Further improvements could be made to the processing pipeline to tackle the case of samples that belong to the same strip of the STDH but in different focus positions. For such cases, hologram stretching in the spatial direction or the introduction of a cubic phase plate38,40 could solve the problem, which will be object of further investigations from our group. Moreover, deep learning-based processing could enable faster ASTDH reconstructions.44,45 In this sense, the algorithms developed here could serve as a basis for creating an input output dataset for AI-training. We believe that ASTDH will bring benefit to all MFC-based cell imaging experiments, especially for cell identification and classification of multi-types, cell 3D tracking and counting.

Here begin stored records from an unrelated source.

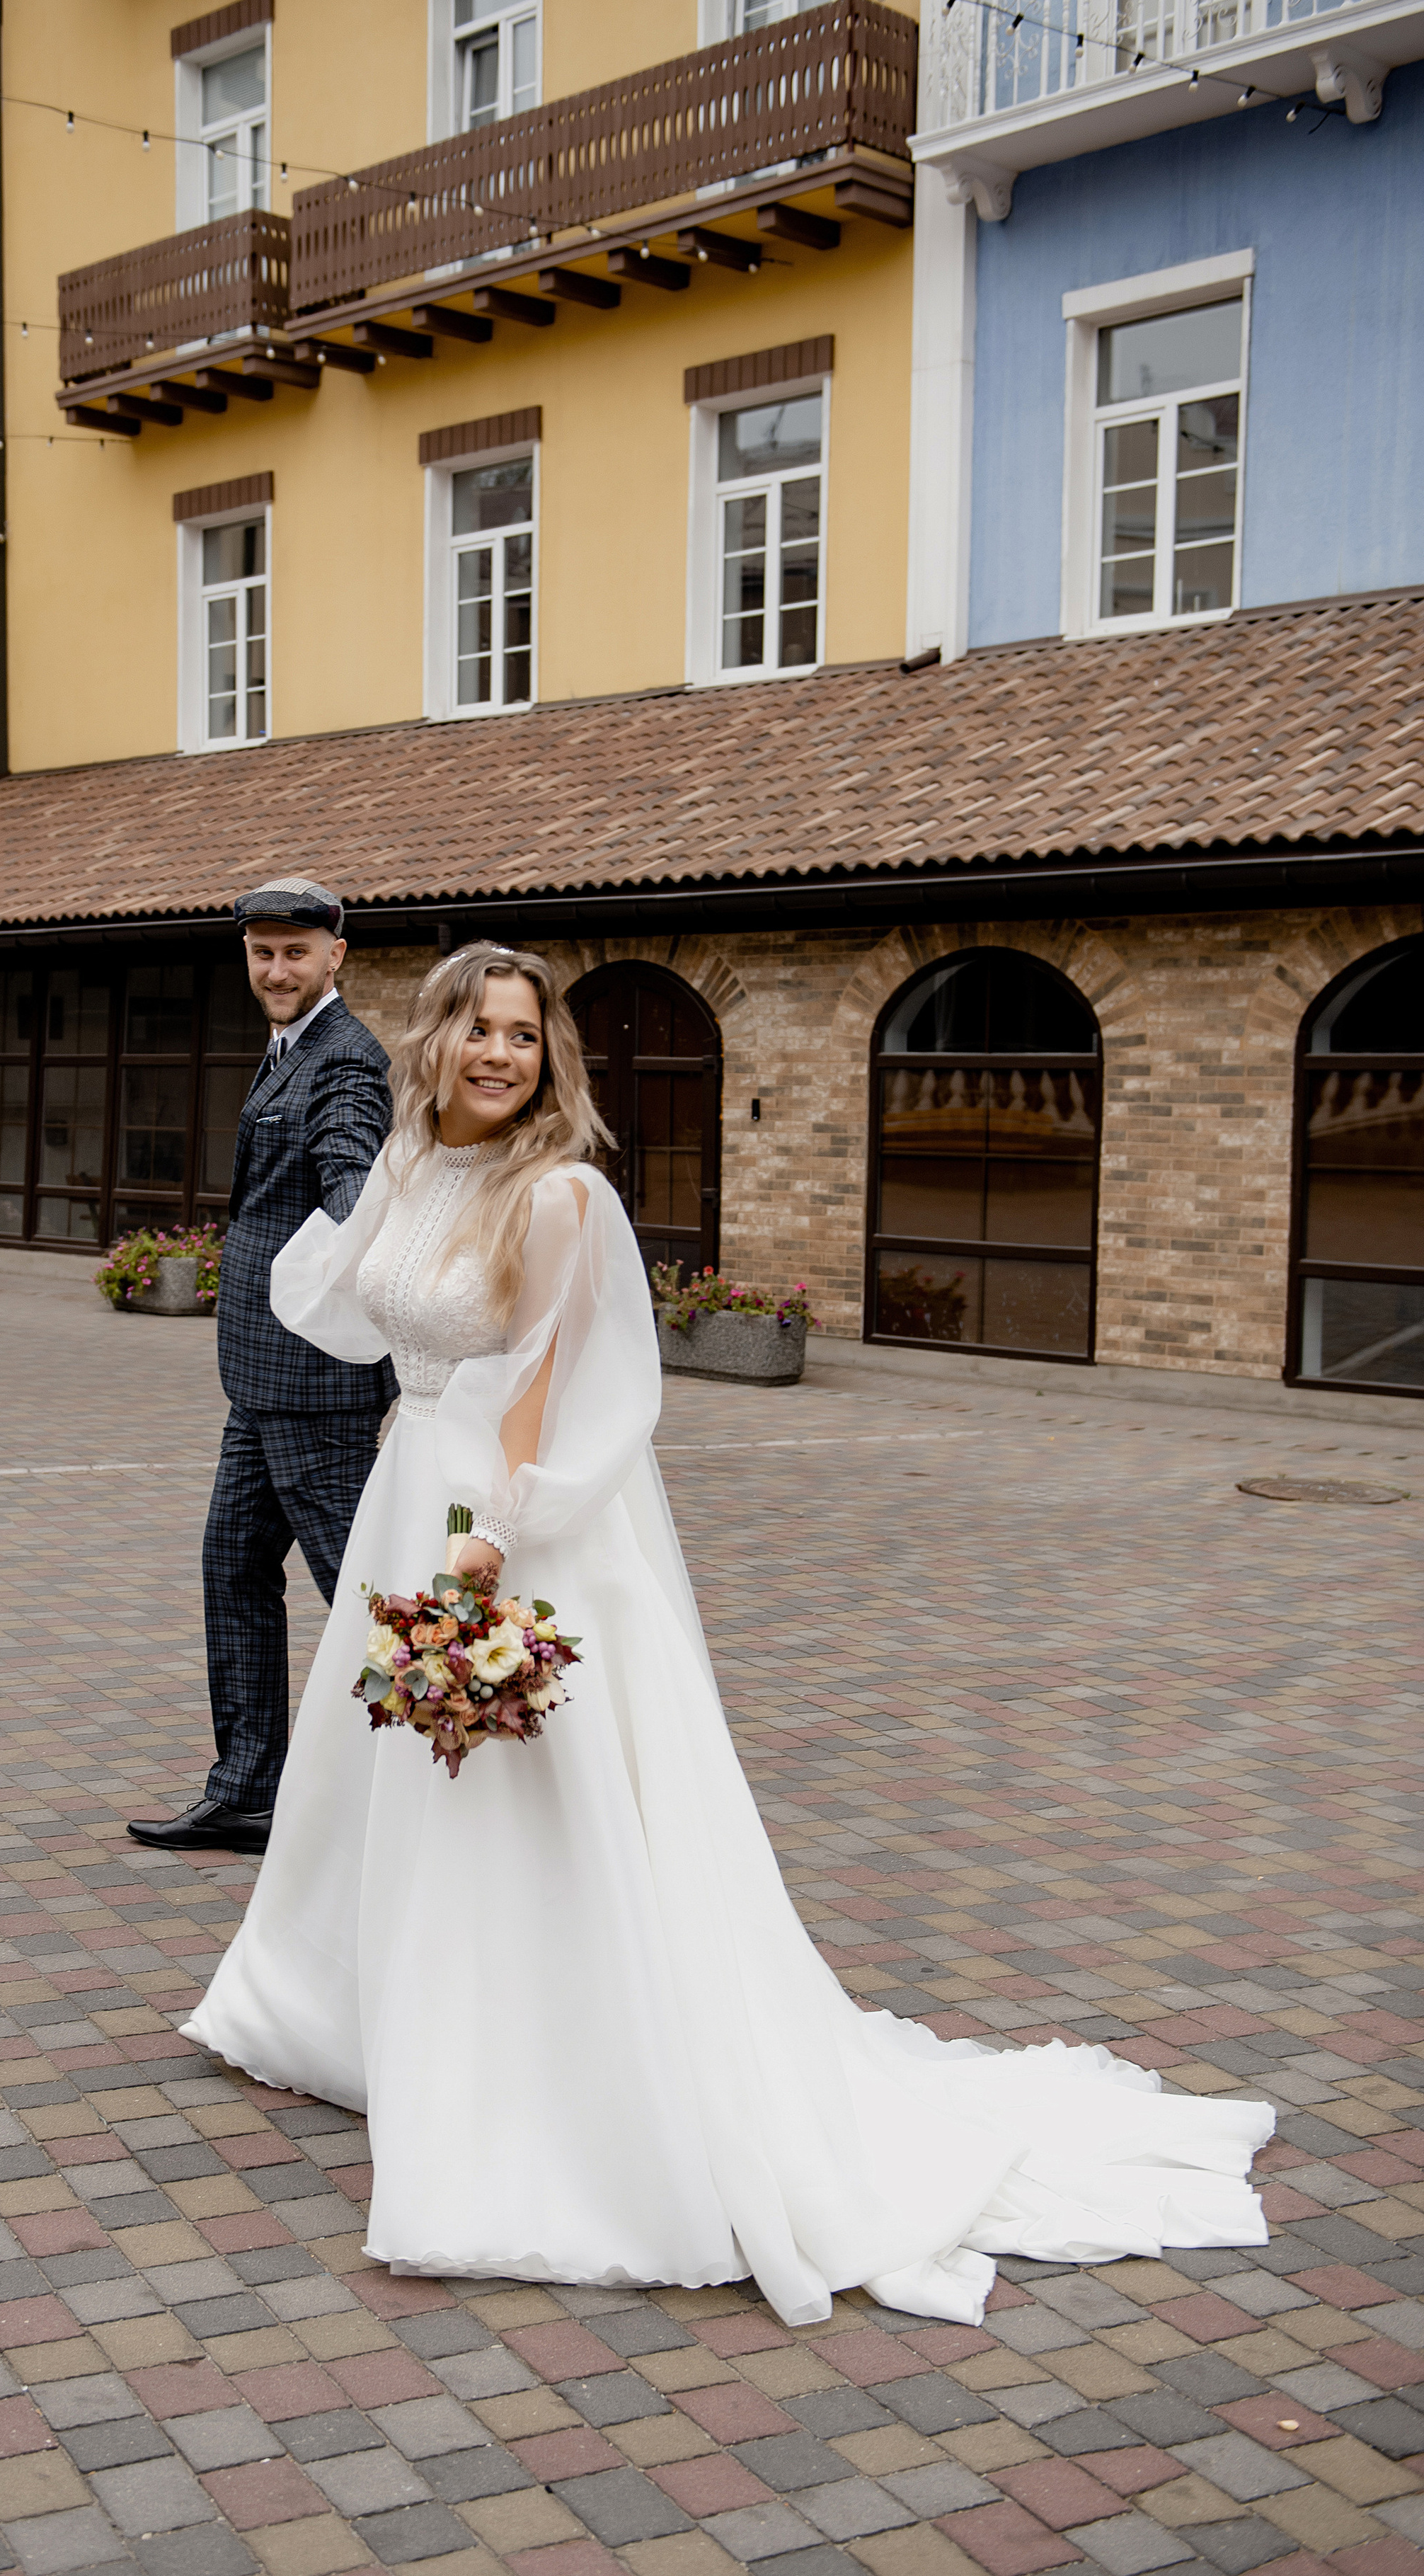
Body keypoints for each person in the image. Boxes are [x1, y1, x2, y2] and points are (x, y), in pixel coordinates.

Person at [180, 943, 1273, 2325]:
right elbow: (347, 1298)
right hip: (412, 1473)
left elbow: (549, 1378)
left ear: (547, 1058)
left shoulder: (560, 1193)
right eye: (479, 1029)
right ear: (435, 1041)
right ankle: (363, 2015)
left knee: (511, 1777)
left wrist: (496, 1531)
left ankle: (534, 2062)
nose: (501, 1054)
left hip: (498, 1508)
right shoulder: (407, 1164)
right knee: (399, 1766)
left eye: (524, 1034)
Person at [128, 880, 395, 1857]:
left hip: (314, 1389)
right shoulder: (290, 1046)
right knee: (234, 1566)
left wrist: (360, 1246)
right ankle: (246, 1790)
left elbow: (354, 1187)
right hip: (262, 1383)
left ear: (336, 954)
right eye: (262, 952)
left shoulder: (347, 1062)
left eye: (296, 952)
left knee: (370, 1596)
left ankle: (441, 1780)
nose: (277, 970)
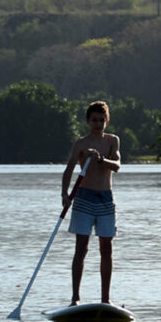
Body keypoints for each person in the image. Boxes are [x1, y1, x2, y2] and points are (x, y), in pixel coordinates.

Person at [62, 100, 123, 306]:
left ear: (107, 121)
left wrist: (100, 160)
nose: (98, 124)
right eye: (94, 120)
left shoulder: (112, 141)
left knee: (106, 249)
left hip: (105, 199)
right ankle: (75, 299)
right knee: (81, 248)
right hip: (84, 198)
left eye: (101, 120)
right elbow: (69, 170)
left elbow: (117, 165)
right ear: (88, 121)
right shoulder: (80, 144)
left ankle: (105, 299)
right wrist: (65, 194)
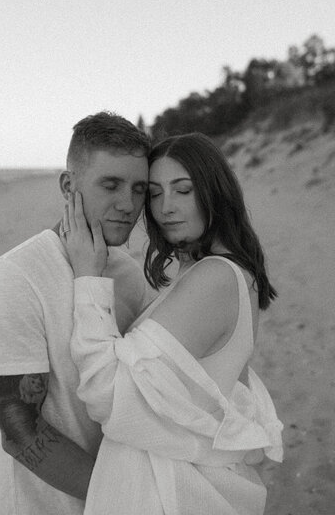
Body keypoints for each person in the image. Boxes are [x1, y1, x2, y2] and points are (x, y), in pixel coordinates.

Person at [61, 132, 284, 515]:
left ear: (214, 191)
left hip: (170, 495)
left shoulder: (214, 277)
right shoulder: (208, 271)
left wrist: (88, 278)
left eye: (183, 190)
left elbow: (106, 392)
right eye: (154, 193)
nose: (165, 208)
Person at [0, 112, 151, 515]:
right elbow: (20, 433)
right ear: (69, 185)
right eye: (111, 184)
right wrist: (129, 498)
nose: (128, 204)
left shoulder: (129, 274)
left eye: (139, 188)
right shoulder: (16, 277)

For most MFC-based holographic flow cytometry experiments, ASTDH can provide a stable and reliable data compression process without special setting of the recording setup. It is also worth highlighting that although the camera we used for the proposed manuscript was an area array CCD camera (this choice is discussed above), STDH allows the use of linear sensor arrays, which creates the possibility for very high-speed acquisitions of cell flow.